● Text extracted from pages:
- - - - -

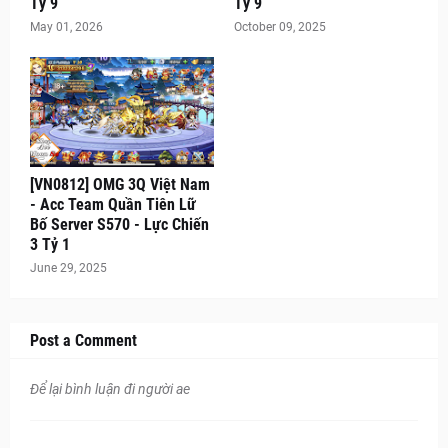
Tỷ 9
Tỷ 9
May 01, 2026
October 09, 2025
[VN0812] OMG 3Q Việt Nam
- Acc Team Quần Tiên Lữ
Bố Server S570 - Lực Chiến
3 Tỷ 1
June 29, 2025
Post a Comment
Để lại bình luận đi người ae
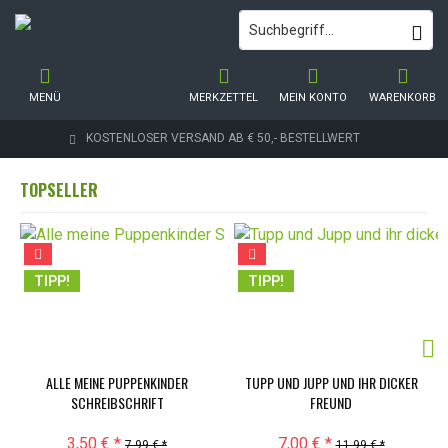
MENÜ
MERKZETTEL
MEIN KONTO
WARENKORB
KOSTENLOSER VERSAND AB € 50,- BESTELLWERT
TOPSELLER
TIPP!
TIPP!
ALLE MEINE PUPPENKINDER
TUPP UND JUPP UND IHR DICKER
SCHREIBSCHRIFT
FREUND
3,50 € *
7,00 € *
7,99 € *
11,99 € *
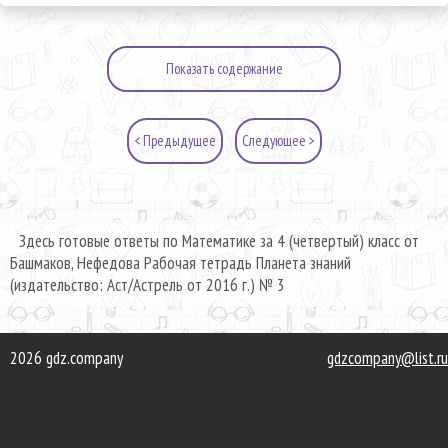
Показать содержание
< Предыдущее
Следующее >
Здесь готовые ответы по Математике за 4 (четвертый) класс от
Башмаков, Нефедова Рабочая тетрадь Планета знаний
(издательство: Аст/Астрель от 2016 г.) № 3
2026 gdz.company
gdzcompany@list.ru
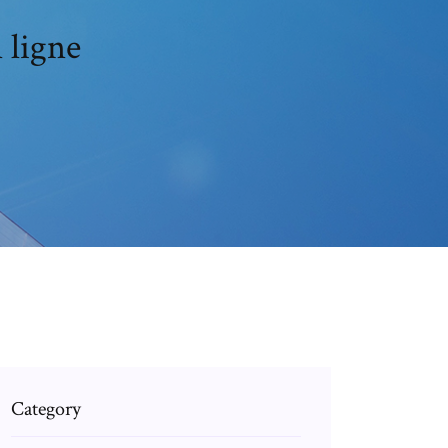
 ligne
Category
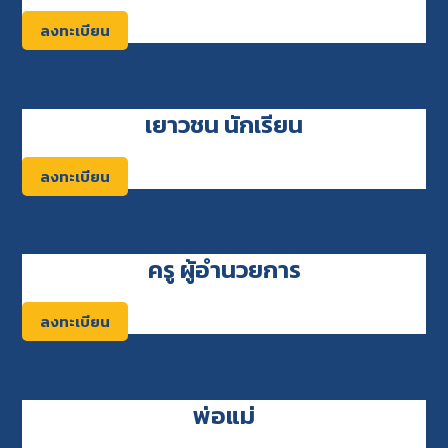
ลงทะเบียน
เยาวชน นักเรียน
ลงทะเบียน
ครู ผู้อำนวยการ
ลงทะเบียน
พ่อแม่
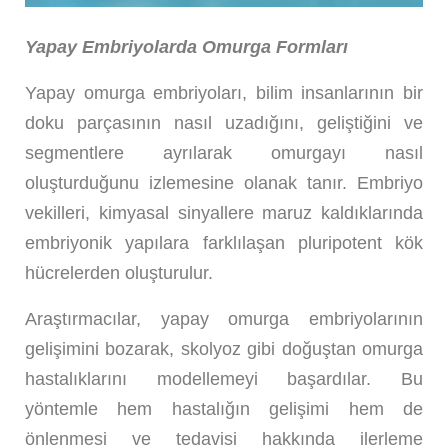
Yapay Embriyolarda Omurga Formları
Yapay omurga embriyoları, bilim insanlarının bir
doku parçasının nasıl uzadığını, geliştiğini ve
segmentlere ayrılarak omurgayı nasıl
oluşturduğunu izlemesine olanak tanır. Embriyo
vekilleri, kimyasal sinyallere maruz kaldıklarında
embriyonik yapılara farklılaşan pluripotent kök
hücrelerden oluşturulur.
Araştırmacılar, yapay omurga embriyolarının
gelişimini bozarak, skolyoz gibi doğuştan omurga
hastalıklarını modellemeyi başardılar. Bu
yöntemle hem hastalığın gelişimi hem de
önlenmesi ve tedavisi hakkında ilerleme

- - - - -

State how many lines in the data contain the string "nasıl". Reply with the number only.

● Solution for this task: 2